Это была прокламация. Называлась она — «Молодая Россия»; требовала превращения современного деспотического правления в республиканско-федеративный союз областей, уничтожения частной собственности, брака и семьи; предсказывала революцию не позднее весны будущего года:
«Скоро, скоро наступит день, когда мы распустим великое знамя будущего, знамя красное, и с громким криком: да здравствует социальная и демократическая республика русская! — двинемся на Зимний дворец истреблять живущих там…»
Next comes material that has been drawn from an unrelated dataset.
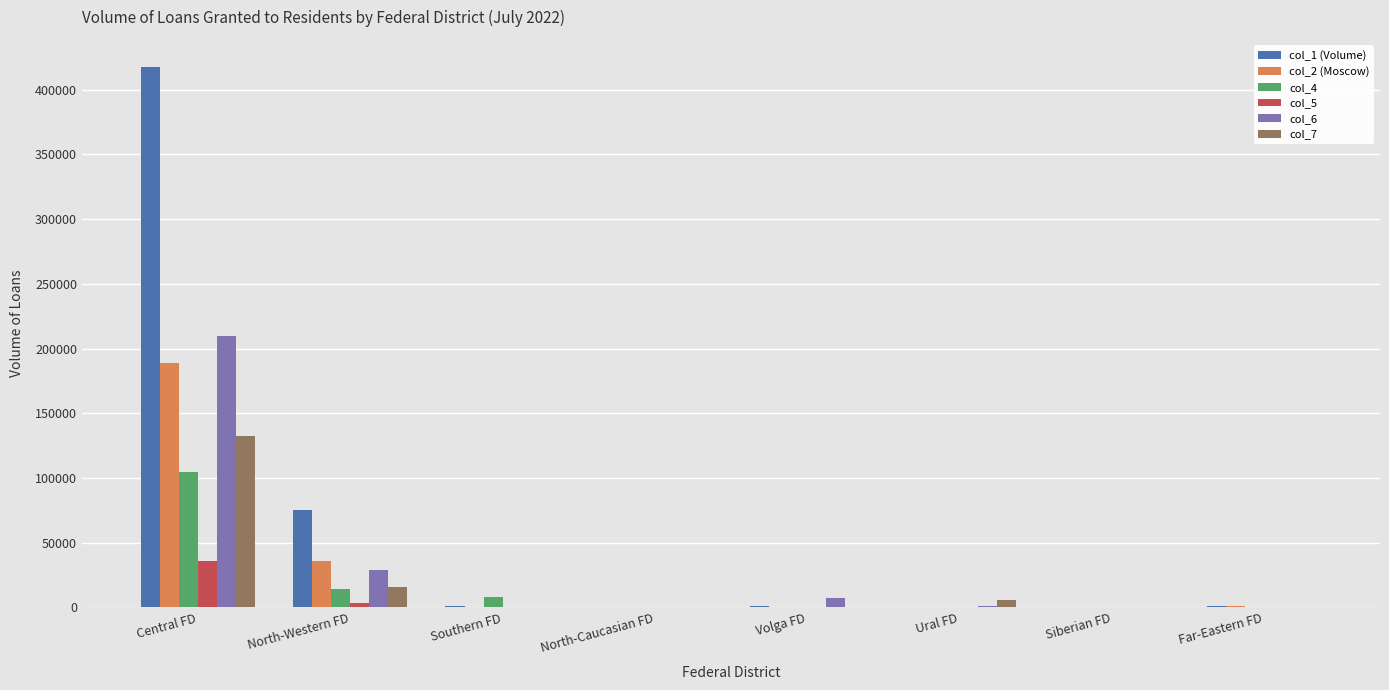

The col_1 (Volume) series shows 121051 at North-Western FD. True or false?

False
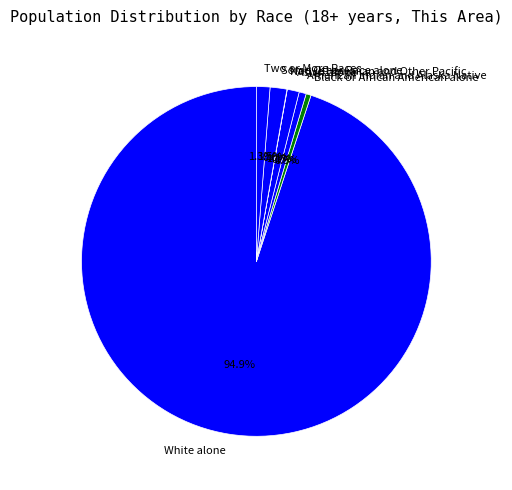

The Some Other Race alone slice represents 12% of the pie. True or false?

False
Писарев дочитал до конца и, уходя, обещал приготовить статью о Шедо-Ферроти в ближайшие недели. Это было тринадцатого мая. Четырнадцатого в Петербурге заговорили о новой, особенно зловещей прокламации, а шестнадцатого на думской пожарной каланче подняты были черные шары с крестами: пожар на Охте. На другой день — шары без крестов: пожар на Лиговке. Двадцать второго и двадцать третьего кроме шаров были вывешены оба флага — красный и белый: требовались усиленные резервы пожарных. Но никто уже не смотрел на каланчу. В воздухе реяли хлопья сажи, разносился запах гари: пять пожаров начались почти одновременно в разных частях города. Дни стояли холодные — термометр показывал не больше тринадцати градусов — и ветреные. Народ толковал о поджигателях, которые мстят царю за освобождение крестьян. Газеты намекали, что пожары — дело того же Центрального революционного комитета, который распространил «Молодую Россию». Столица оцепенела от ужаса. Поповы не выпускали Писарева из дому: уличная чернь избивала молодых людей студенческого вида.
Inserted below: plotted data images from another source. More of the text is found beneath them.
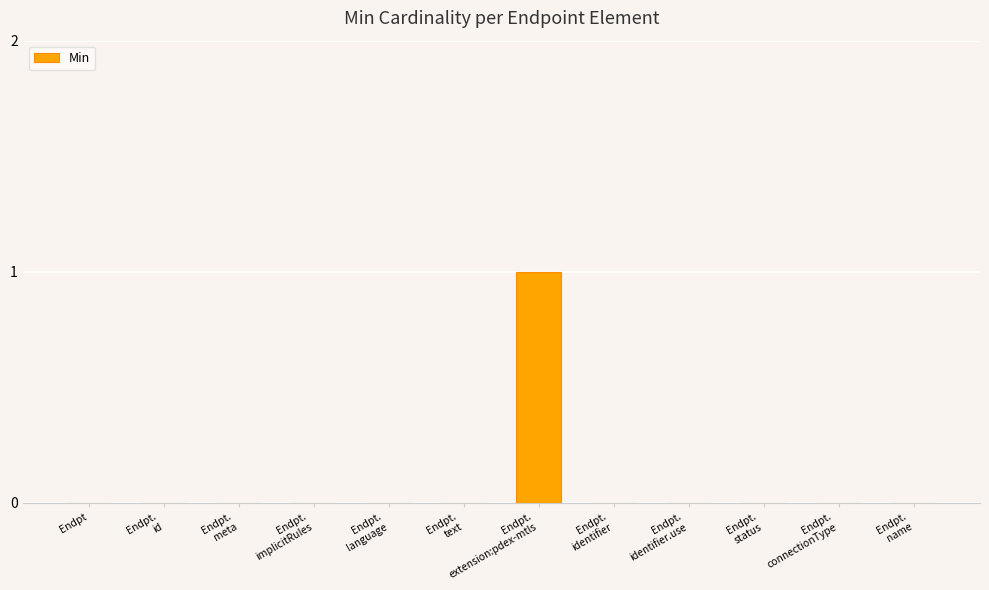

Count the number of categories in the chart.

12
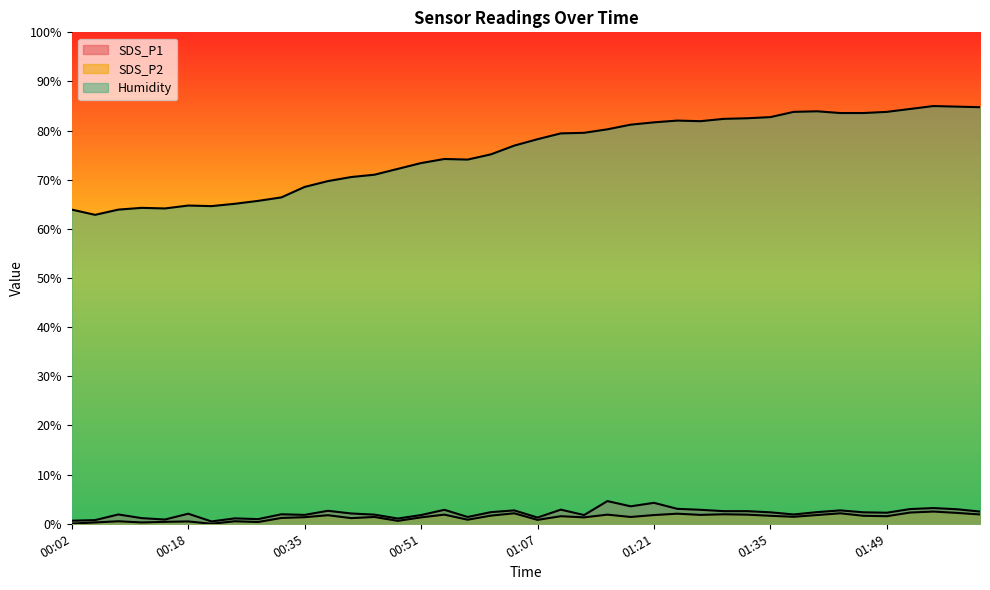

The Humidity series shows 65.7 at 00:26. True or false?

True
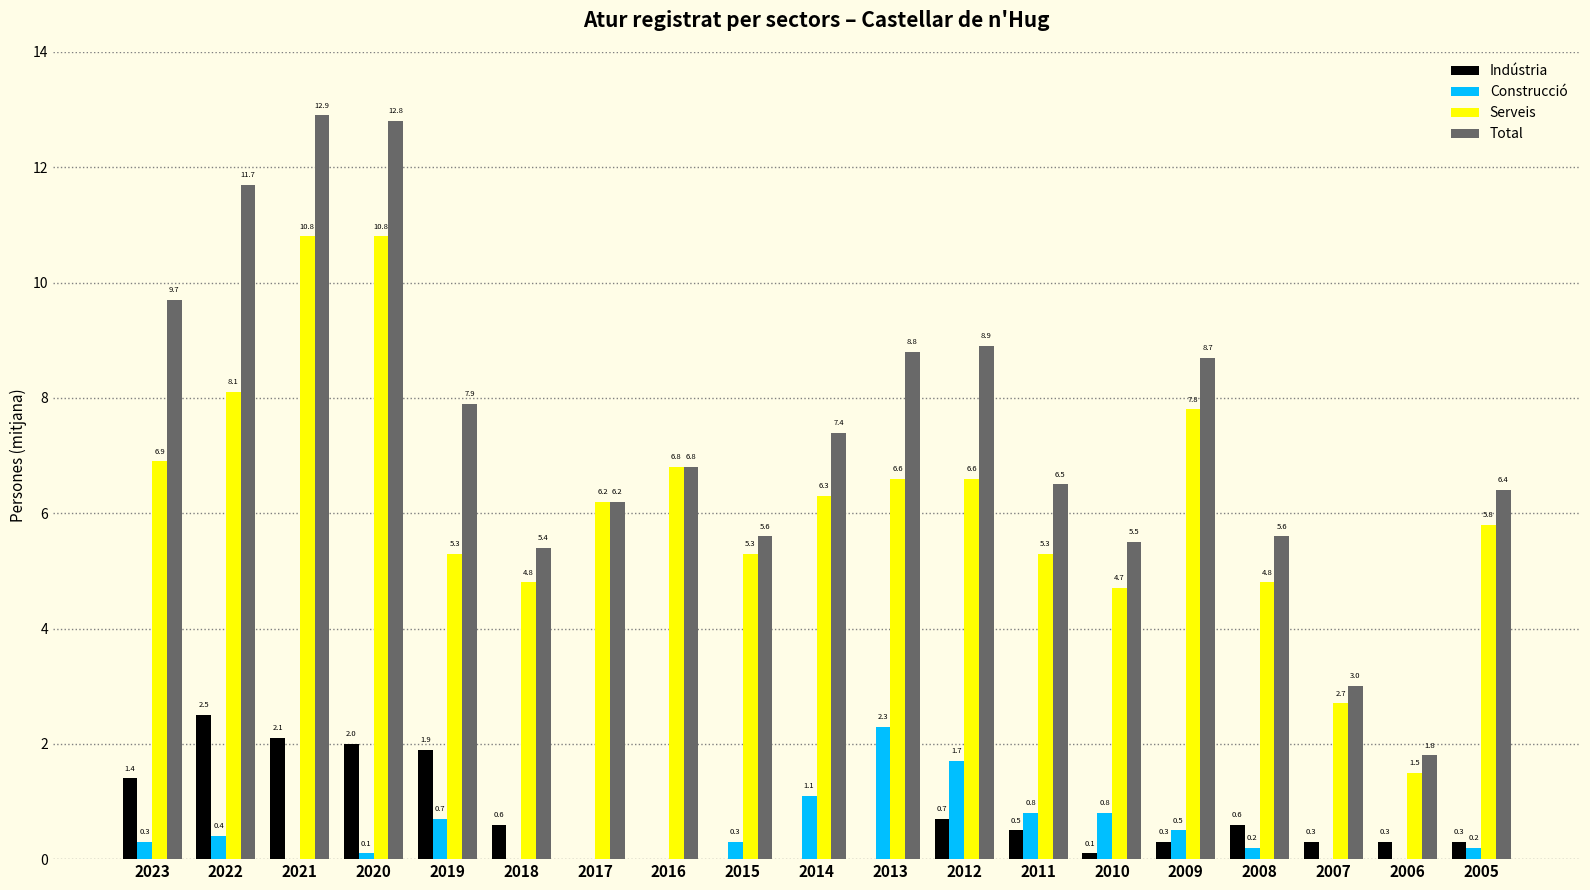

What is the total value across all series at 2012?

17.9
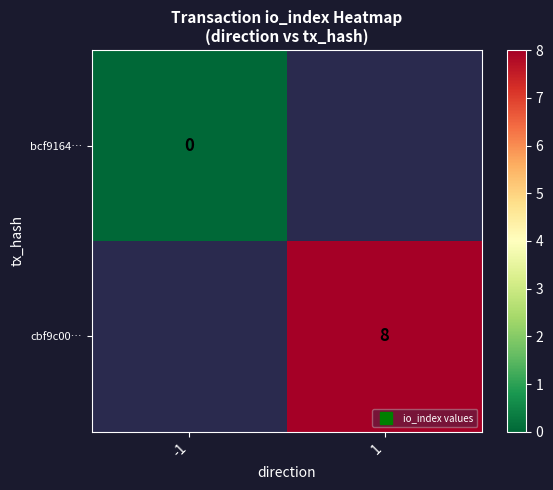

Which category has the lowest value across all series?

-1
Двадцать восьмого запылал центр города — Апраксин двор, Щукин рынок и здание министерства внутренних дел. Дотла выгорело несколько переулков по обе стороны Фонтанки. Тридцатого — новый пожар, на Песках. Зато какой злобный взрыв хохота пробежал по толпе, собравшейся там же, на Песках, на Мытной площади тридцать первого мая, когда палач сломал шпагу над головою преступника Обручева, осужденного за распространение «Великорусса»! Второго июня загорелось было уездное училище в Луге, но в этот день начались дожди, а с ними пришел конец бедствию.
Только тут власти опомнились. Петербург переведен был на военное положение, закрыты были все воскресные школы, народные читальни, Шахматный клуб, запрещены публичные лекции. Двенадцатого июня правительство распорядилось прекратить на восемь месяцев издание журналов «Современник» и «Русское слово».